● **What you have to do**
Write every record below out exactly; no images.

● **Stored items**
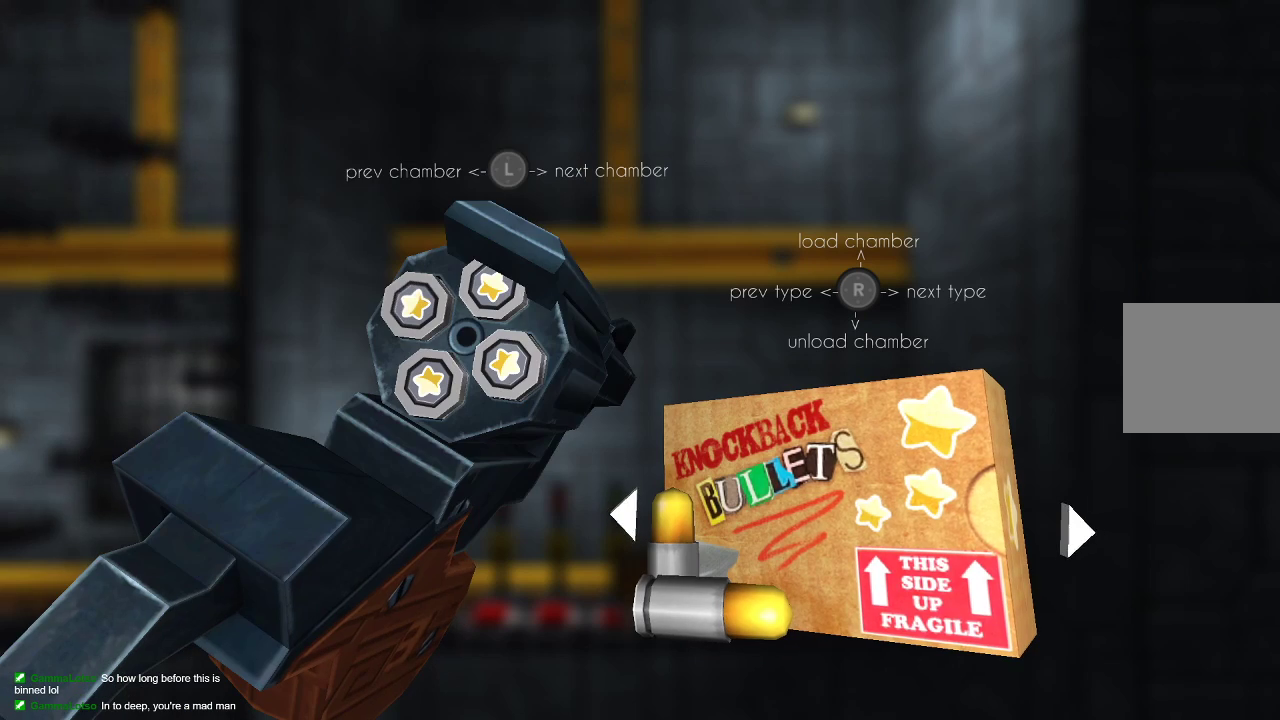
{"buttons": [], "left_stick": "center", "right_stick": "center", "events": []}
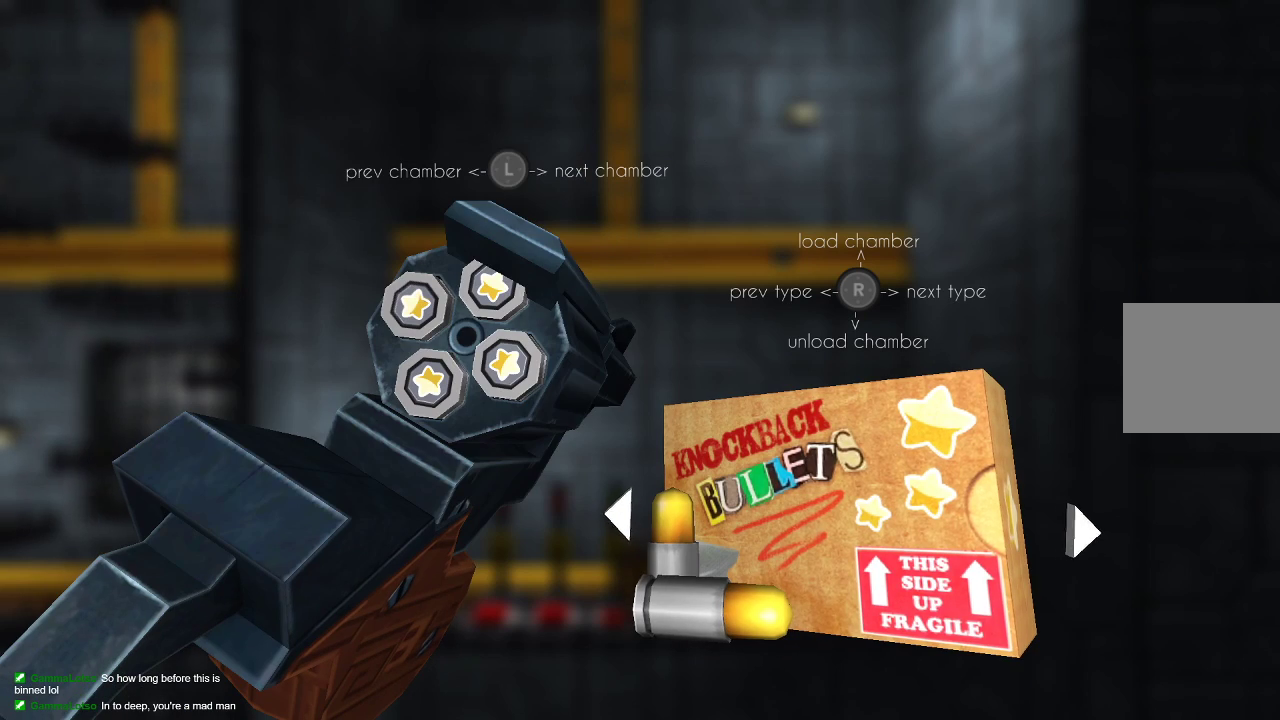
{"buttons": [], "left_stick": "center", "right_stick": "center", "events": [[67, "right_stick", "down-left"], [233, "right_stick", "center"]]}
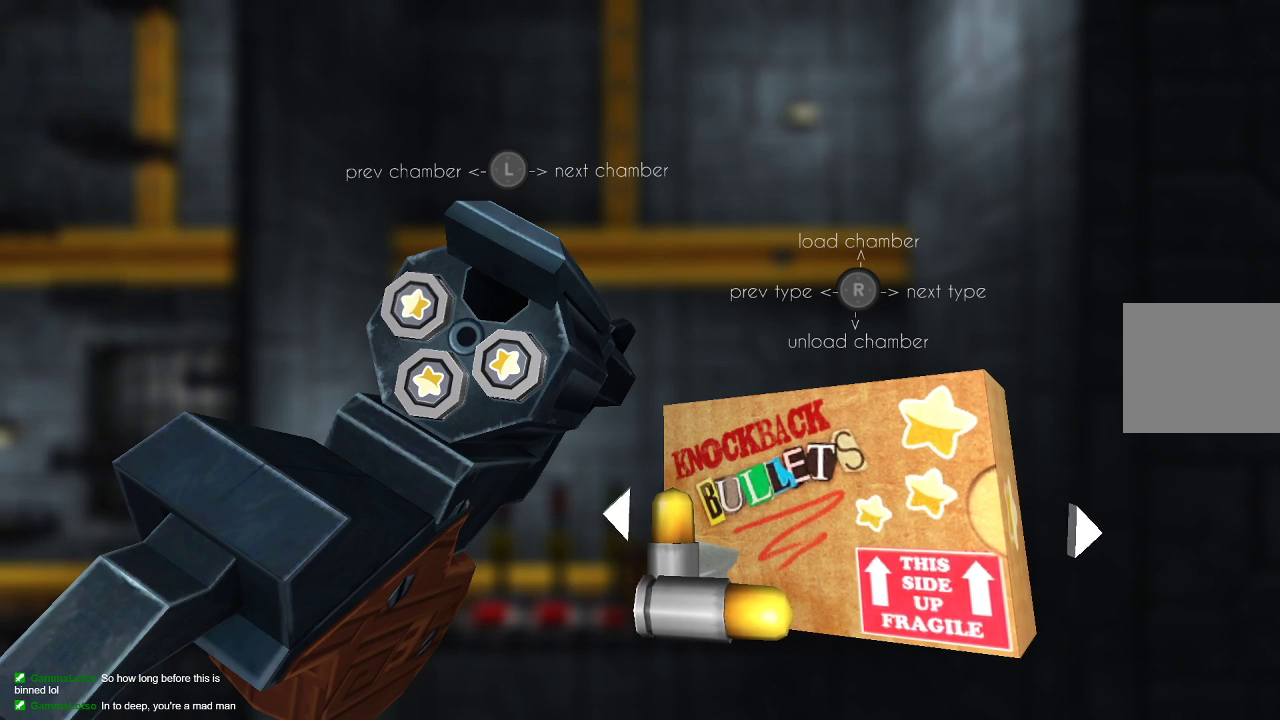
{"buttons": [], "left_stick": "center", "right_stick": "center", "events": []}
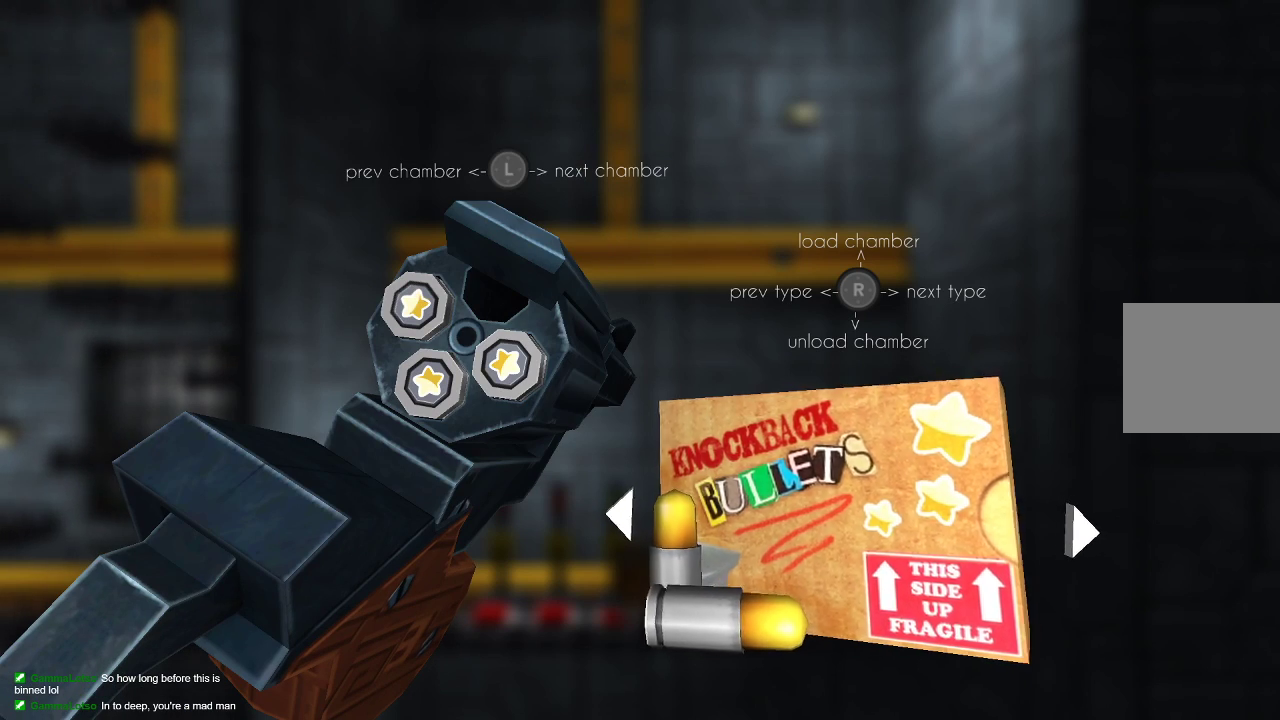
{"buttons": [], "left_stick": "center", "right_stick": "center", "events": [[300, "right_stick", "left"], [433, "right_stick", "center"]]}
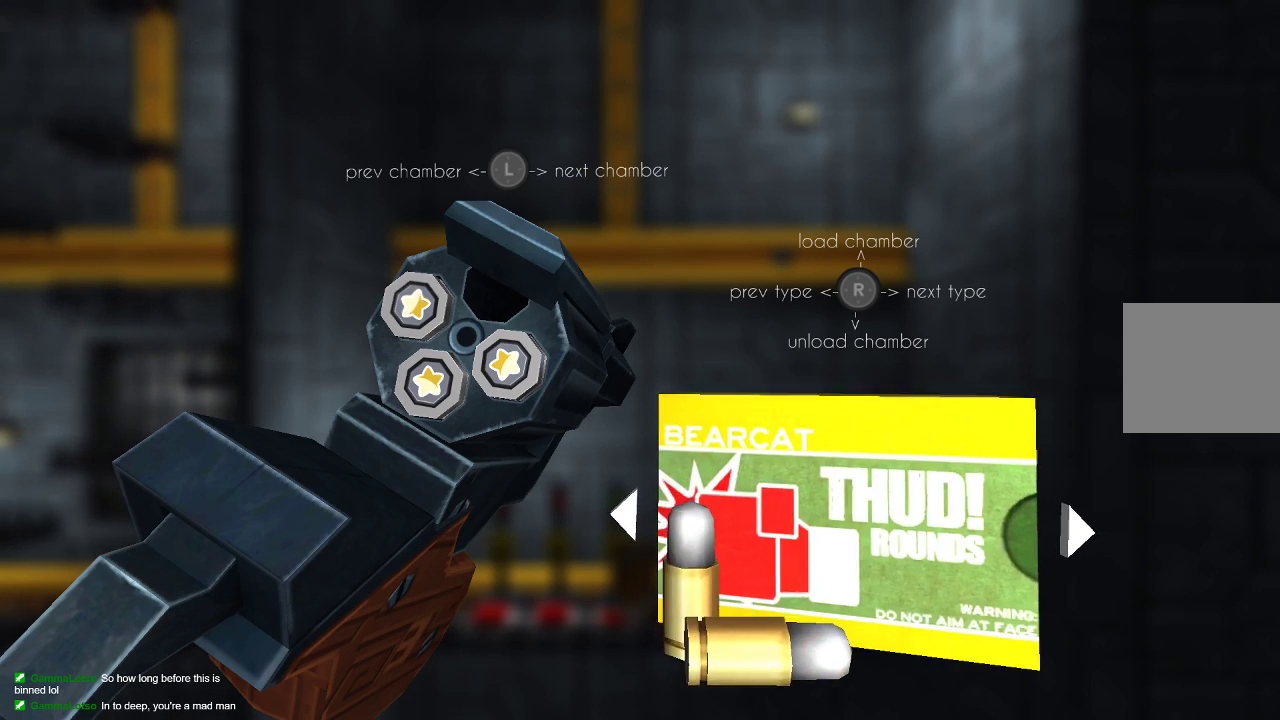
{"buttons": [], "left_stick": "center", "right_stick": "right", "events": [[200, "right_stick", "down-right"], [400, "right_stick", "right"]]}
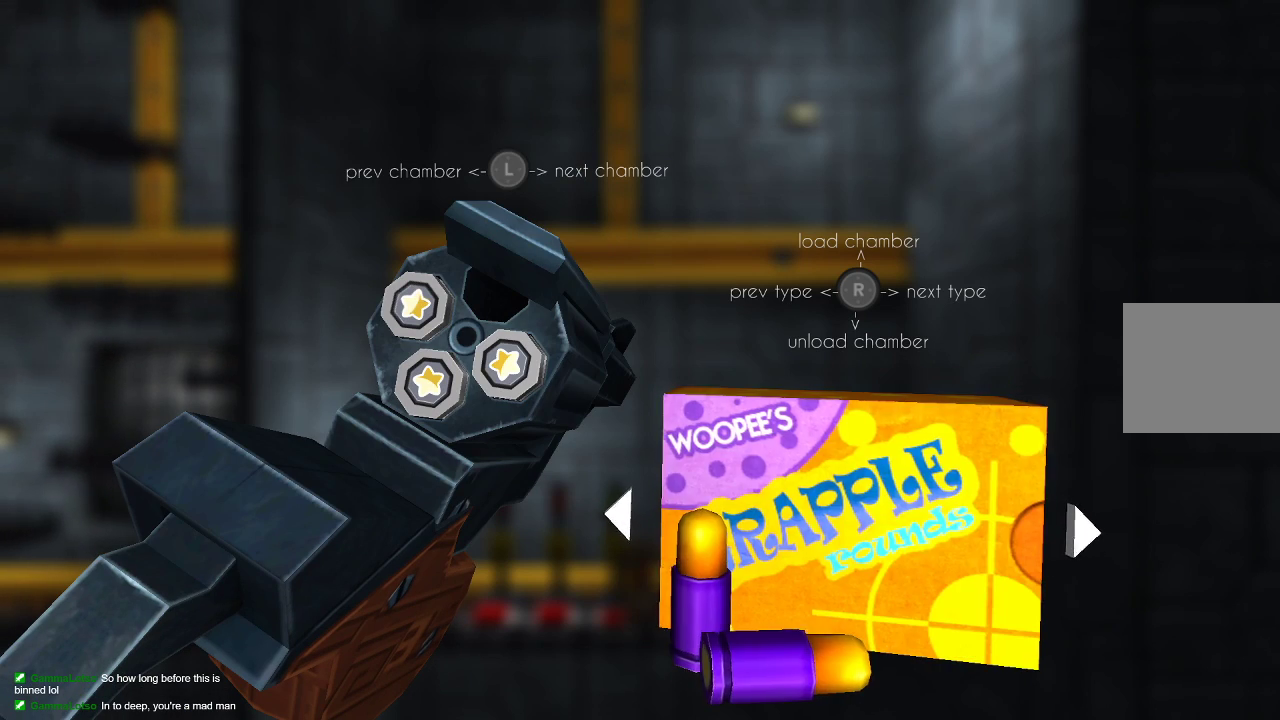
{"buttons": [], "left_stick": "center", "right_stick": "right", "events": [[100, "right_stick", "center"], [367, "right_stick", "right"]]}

● **Task response**
{"buttons": [], "left_stick": "center", "right_stick": "center", "events": []}
{"buttons": [], "left_stick": "center", "right_stick": "center", "events": [[67, "right_stick", "down-left"], [233, "right_stick", "center"]]}
{"buttons": [], "left_stick": "center", "right_stick": "center", "events": []}
{"buttons": [], "left_stick": "center", "right_stick": "center", "events": [[300, "right_stick", "left"], [433, "right_stick", "center"]]}
{"buttons": [], "left_stick": "center", "right_stick": "right", "events": [[200, "right_stick", "down-right"], [400, "right_stick", "right"]]}
{"buttons": [], "left_stick": "center", "right_stick": "right", "events": [[100, "right_stick", "center"], [367, "right_stick", "right"]]}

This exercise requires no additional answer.